Barclays Mindset
The Brief
Capture the hearts and minds of new joiners on day one
Barclays needed a single, compelling film to introduce every new employee to the Barclays Mindset — the behaviours of Empower, Challenge, and Drive. It had to land emotionally, avoid corporate cliché, and make people feel what those words actually meant in practice.
The Solution
Build a giant brain. Fill it with real stories
A cinematic film built around a monumental physical installation — a human brain constructed from 400 photographs of Barclays colleagues around the world. Three real employee stories, projected five metres tall, bring the Mindset behaviours to life through personal accounts of extraordinary everyday action.
The Barclays Mindset — Feature Film
Background
Behaviours, not buzzwords. The brief demanded authenticity
Barclays wanted to make Mindset behaviours directly applicable to everyday working life. The risk was ambiguity and corporate jargon — exactly the kind of content that gets forgotten before lunch on an induction day. Barclays had seen this before — induction content that scored well for comprehension but poorly for emotional connection. New joiners could recite the Mindset behaviours. They couldn’t feel them.
The team agreed that personal stories from colleagues who could directly relate these behaviours to their jobs would be essential. After extensive research calls, three employees were identified across the UK, US, and India.
Among them: a colleague who learned sign language at night school to help a deaf customer and now teaches it across the UK. Another leading environmentally focused enterprise finance. A third who invented a natural disaster resilience app to protect colleagues working from home during cyclone season.
Our Approach
Turn restrictions into invention
Covid made face-to-face filming impossible. The restrictions forced a more conceptual solution: source and organise 400 colleague photographs into a vast brain-shaped gallery installation, then project three employees’ self-recorded testimonies five metres tall across an entire gallery wall.
The lighting design drew inspiration from Cornelia Parker’s Cold Dark Matter — a single high-powered LED hung at the centre of the installation, moved remotely to cast dramatic shadows of the photographs around the gallery space. Typography was projected onto the brain itself, keeping the Mindset behaviours front and centre.

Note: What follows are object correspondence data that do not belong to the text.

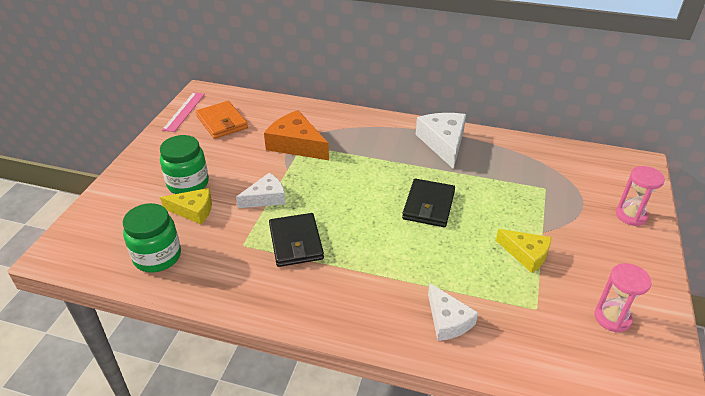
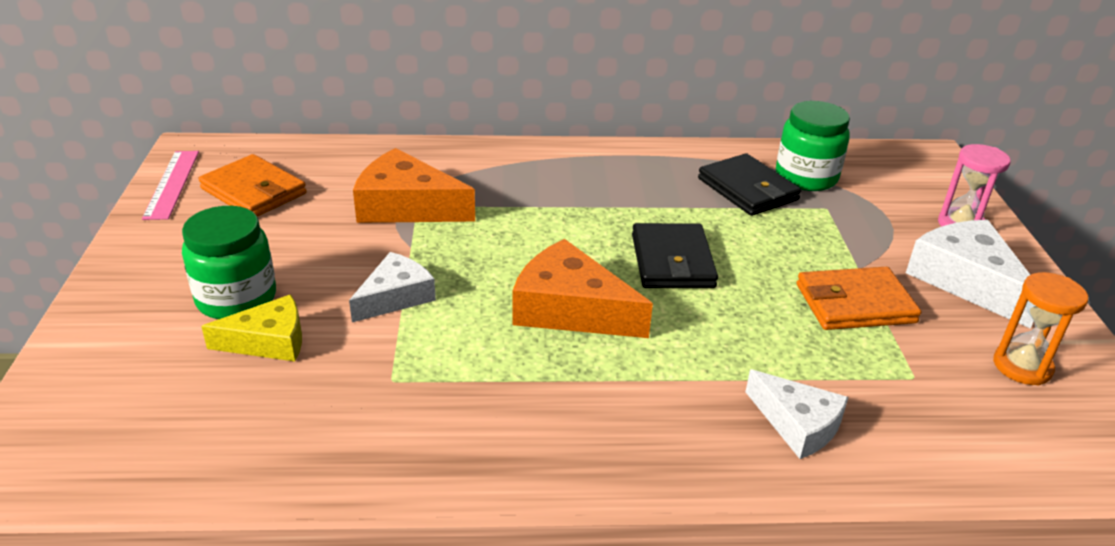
camera: 20 degrees left, 5 degrees down
(157, 257) = (235, 433): green jar -> green jar (806, 177)
(296, 242) = (485, 357): black wallet -> black wallet (747, 189)
(355, 223) = (570, 309): none -> orange cheese
(443, 143) = (644, 169): white cheese -> white cheese (966, 280)
(526, 254) = (854, 303): yellow cheese -> orange wallet
(612, 318) = (1022, 366): pink hourglass -> orange hourglass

An actor, playing an artist constructing the installation, guides the viewer through the film without ever being formally introduced. The final reveal — the audience sees the complete brain for the first time, lit and filled with colleagues who come to take it in — ties everything back to the Barclays Mindset with genuine emotional weight.
Key Project Assets
Brain Installation Film
A cinematic internal communications film built around a physical gallery installation of 400 colleague photographs, shaped as a human brain and lit for dramatic effect.

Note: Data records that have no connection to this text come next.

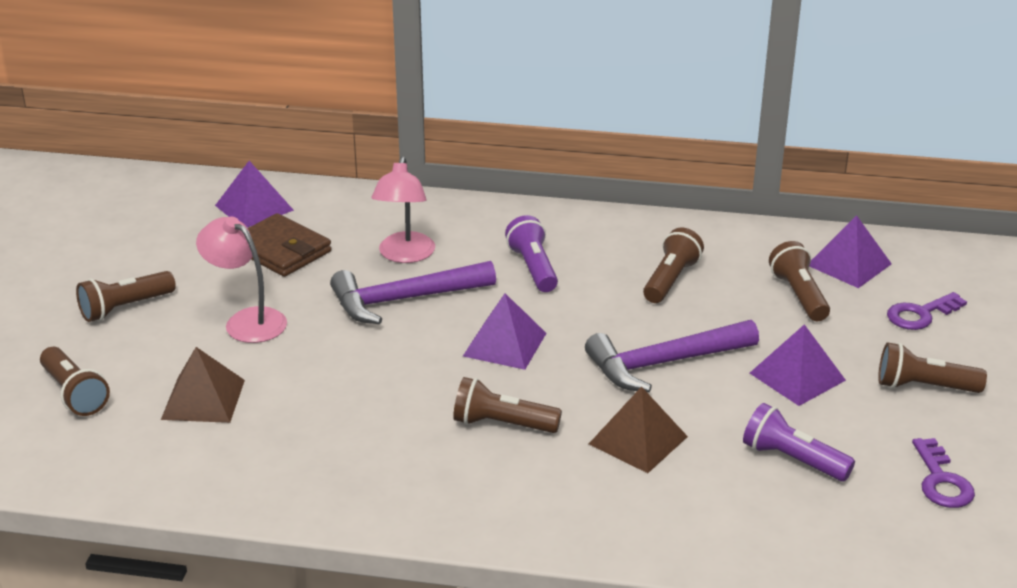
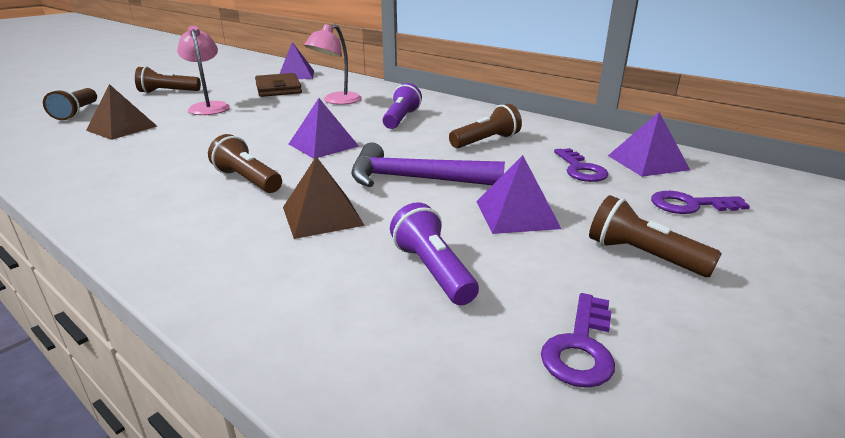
camera: 30 degrees right, 5 degrees down
(404, 300) = (302, 116): purple hammer -> none
(799, 295) = (580, 169): brown flashlight -> purple key

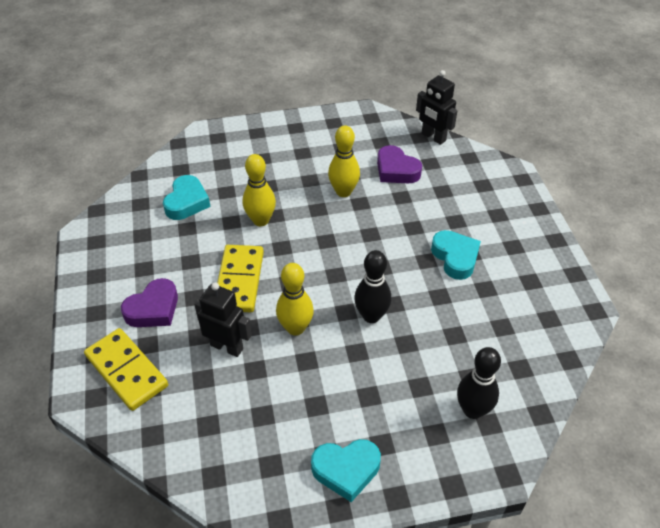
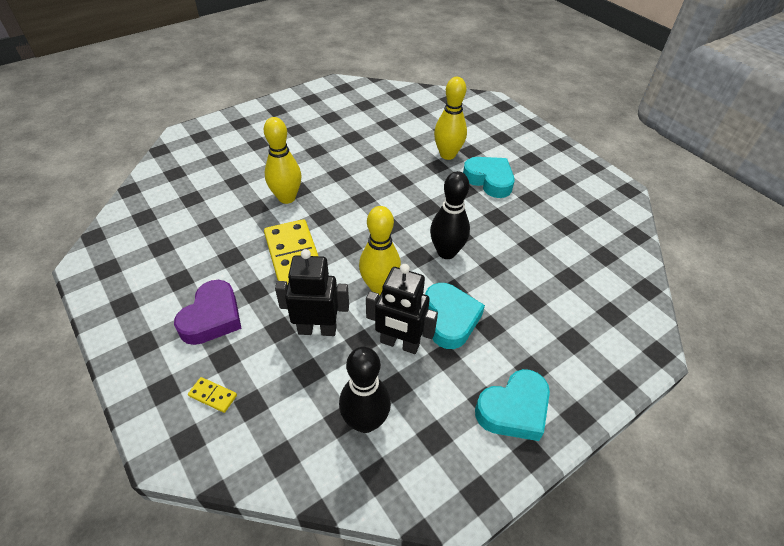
camera: 25 degrees left, 0 degrees up
(127, 371) = (213, 395): yellow domino -> yellow domino, size x0.40
(187, 202) = (197, 201): turquoise heart -> turquoise heart (450, 319)
(343, 192) = (354, 152): yellow bowling pin -> yellow bowling pin (447, 155)
(396, 170) = (392, 123): purple heart -> none
(433, 137) = (408, 91): black robot -> black robot (399, 343)
(472, 410) = (590, 306): black bowling pin -> black bowling pin (365, 421)

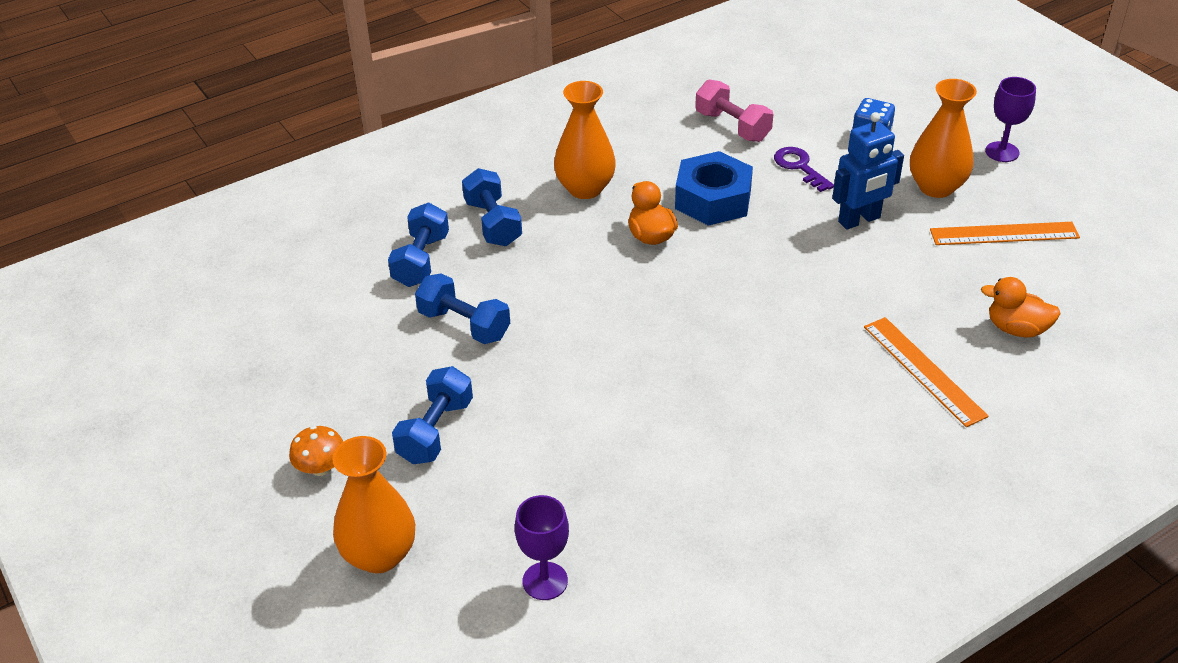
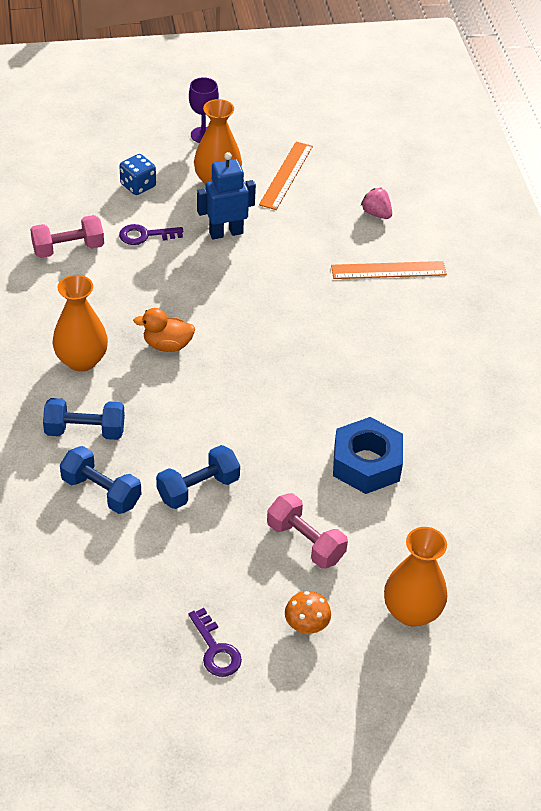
camera: 70 degrees left, 5 degrees up
(258, 407) = (216, 649): none -> purple key
(435, 431) = (305, 542): blue dumbbell -> pink dumbbell
(545, 581) = (476, 526): purple goblet -> none
(713, 199) = (149, 295): blue nut -> blue nut (366, 463)
(859, 220) = (226, 233): blue robot -> blue robot turned 105 degrees counterclockwise
(1016, 329) = (376, 213): orange duck -> pink strawberry

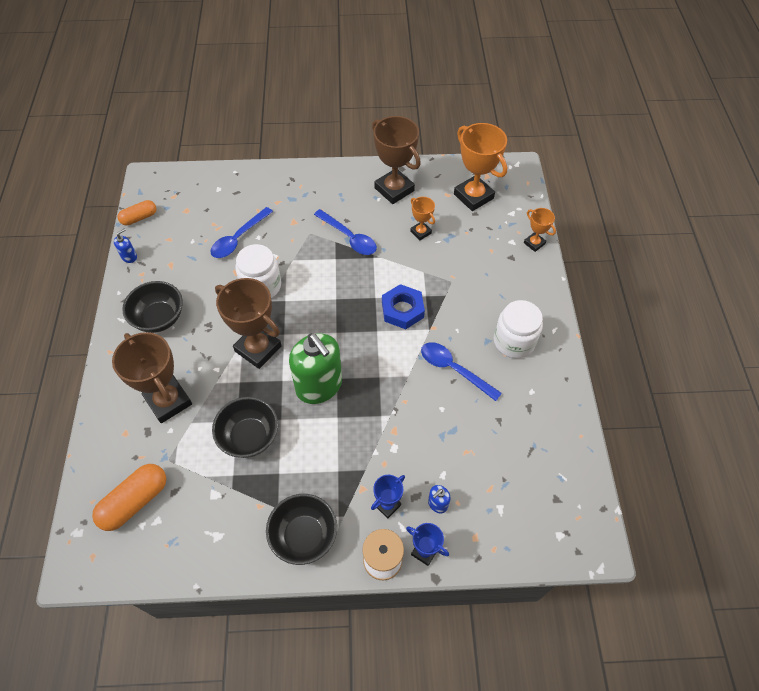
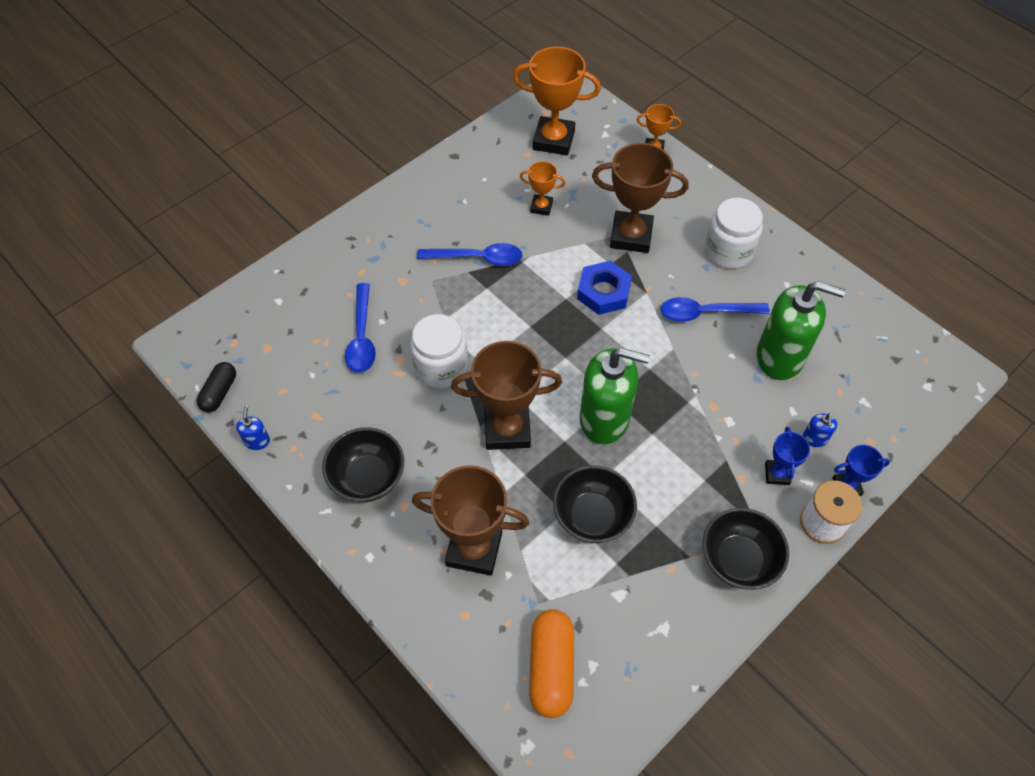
camera: 40 degrees left, 0 degrees up
(139, 218) = (219, 392): orange capsule -> black capsule
(394, 189) = (470, 181): brown trophy -> brown trophy (631, 236)
(473, 434) = (780, 357): none -> green soap dispenser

Three-Country Employee Testimonials
Self-recorded stories from real Barclays colleagues in the UK, US, and India — each illustrating Empower, Challenge, or Drive through lived professional experience.
Gallery Installation & Projection Design
A bespoke physical installation combining photography, projected typography, and dramatic lighting to create a single, unforgettable visual centrepiece for the film.
Impact
The film has been widely praised internally as inspiring, moving, and original — a standout piece in a major internal campaign.
In Production
Project Insights
From restriction to revelation
Covid shut every door to traditional production. What it opened was better: a conceptual approach that turned four hundred photographs into something monumental, personal stories into projected theatre, and a remote production process into proof that constraint breeds creativity.
The brain installation isn’t a metaphor for the Barclays Mindset. It is the Barclays Mindset — hundreds of real people, thinking and acting in ways that make a difference. When you can see that in a room, you don’t need anyone to explain it.
It’s being really well received here, and these stories, and how they’re told, are striking a chord.